Text shown |
Kimberly Mutcherson
Associate Professor

Rutgers School of Law - Camden
217 North Fifth Street
Camden, NJ 08102

V: (856) 225-6549
F: (856) 580-6289

mutchers@camlaw.rutgers.edu

Biography

Professor Kimberly Mutcherson received her B.A. from the University of Pennsylvania and her J.D. from Columbia University School of Law. As a student at Columbia, in addition to being a Stone Scholar, she co-founded the school?s Women of Color Coalition and co-coordinated the law school's first conference on women of color and the law. While at Columbia, she worked as an intern for several public interest organizations including the Center for Reproductive Law and Policy, the Legal Aid Society-Juvenile Rights Division, and the American Civil Liberties Union Women's Rights Project. At graduation, Professor Mutcherson received the Rosenmann Prize for her commitment to public interest law.

Professor Mutcherson began her post-law school career as a Kirkland & Ellis Fellow at the HIV Law Project ("HLP") where she continued to work as a Staff Attorney when her fellowship year ended. At HLP, she focused on impact litigation and policy work for underrepresented populations including women, low-income gay, lesbian and transgendered individuals, and injection drug users. Among other topics, she worked on issues of mandatory HIV testing, under-inclusion of women and people of color in clinical trials, mandatory partner notification, and named-based HIV reporting. She also coordinated HLP's advocacy training program for HIV-positive women.

Work request 1 |
Answer these questions using the faculty biography above.
(a) Which school awarded Kimberly Mutcherson her J.D.?
(b) What prize did she receive at graduation, and for what?
(c) In what position did she begin her post-law school career?
Work request 2 |
Turn the paragraph of the faculty biography beginning "Professor Mutcherson began her post-law school career" into a short bulleted list that keeps its main facts.
Work request 3 |
Carry on the Kimberly Mutcherson biography from the point where it stops.

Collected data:
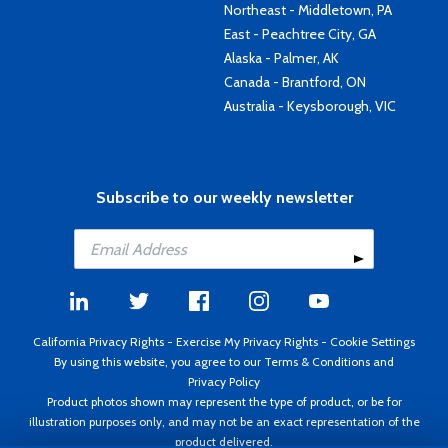
Northeast - Middletown, PA
East - Peachtree City, GA
Alaska - Palmer, AK
Canada - Brantford, ON
Australia - Keysborough, VIC
Subscribe to our weekly newsletter
California Privacy Rights
-
Exercise My Privacy Rights
-
Cookie Settings
By using this website, you agree to our
Terms & Conditions
and
Privacy Policy
Product photos shown may represent the type of product, or be for
illustration purposes only, and may not be an exact representation of the
product delivered.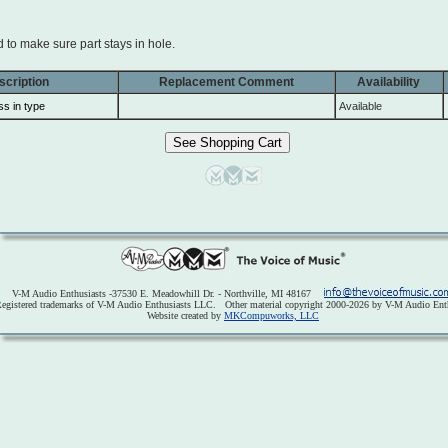
to make sure part stays in hole.
scription
Replacement Comment
Availability
ss in type
Available
V-M Audio Enthusiasts -37530 E. Meadowhill Dr. - Northville, MI 48167
egistered trademarks of V-M Audio Enthusiasts LLC. Other material copyright 2000-2026 by V-M Audio Enth
Website created by
MKCompuworks, LLC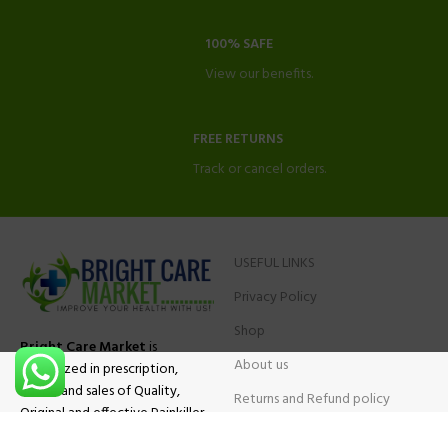
100% SAFE
View our benefits.
FREE RETURNS
Track or cancel orders.
USEFUL LINKS
Privacy Policy
Shop
Bright Care Market
is
About us
specialized in prescription,
advise and sales of Quality,
Returns and Refund policy
Original and effective Painkiller
Contact Us
medications, ADHD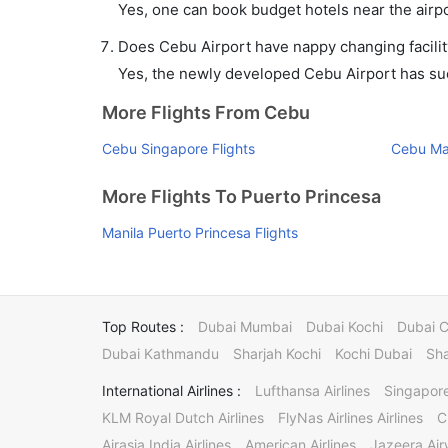
Yes, one can book budget hotels near the airpo
Does Cebu Airport have nappy changing facilit
Yes, the newly developed Cebu Airport has such
More Flights From Cebu
Cebu Singapore Flights
Cebu Man
More Flights To Puerto Princesa
Manila Puerto Princesa Flights
Top Routes :
Dubai Mumbai
Dubai Kochi
Dubai 
Dubai Kathmandu
Sharjah Kochi
Kochi Dubai
Sha
International Airlines :
Lufthansa Airlines
Singapore
KLM Royal Dutch Airlines
FlyNas Airlines Airlines
C
Airasia India Airlines
American Airlines
Jazeera Ai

Answer space 1 |
(a) Columbia University School of Law.
(b) The Rosenmann Prize, for her commitment to public interest law.
(c) As a Kirkland & Ellis Fellow at the HIV Law Project.

Answer space 2 |
- Started as a Kirkland & Ellis Fellow at the HIV Law Project (HLP), then stayed on as a Staff Attorney after the fellowship year.
- Focused on impact litigation and policy work for underrepresented populations: women, low-income gay, lesbian and transgendered individuals, and injection drug users.
- Worked on mandatory HIV testing, under-inclusion of women and people of color in clinical trials, mandatory partner notification, and named-based HIV reporting.
- Coordinated HLP's advocacy training program for HIV-positive women.

Answer space 3 |
Before joining the faculty of Rutgers, Professor Mutcherson served as an Acting Assistant Professor of Lawyering at New York University School of Law where she taught legal research and writing and other legal skills to first year law students. She joined the Rutgers faculty in 2002 where she teaches Torts, HIV/AIDS & the Law, and Bioethics, Babies and Babymaking. Her scholarly interests are in health law, family law, and bioethics.

Publications

No Way to Treat a Woman: Creating an Appropriate Standard for Resolving Medical Treatment Disputes Involving HIV-Positive Children, Harvard Women's Law Journal (Spring 2002).

Whose Body Is It Anyway? An Updated Model of Healthcare Decision-Making Rights for Adolescents, Cornell Journal of Law and Public Policy (Summer 2005).

Minor Discrepancies: Forging a Common Understanding of Adolescent Competence in Healthcare Decision-making and Criminal Responsibility, Nevada Law Journal (forthcoming Summer 2006).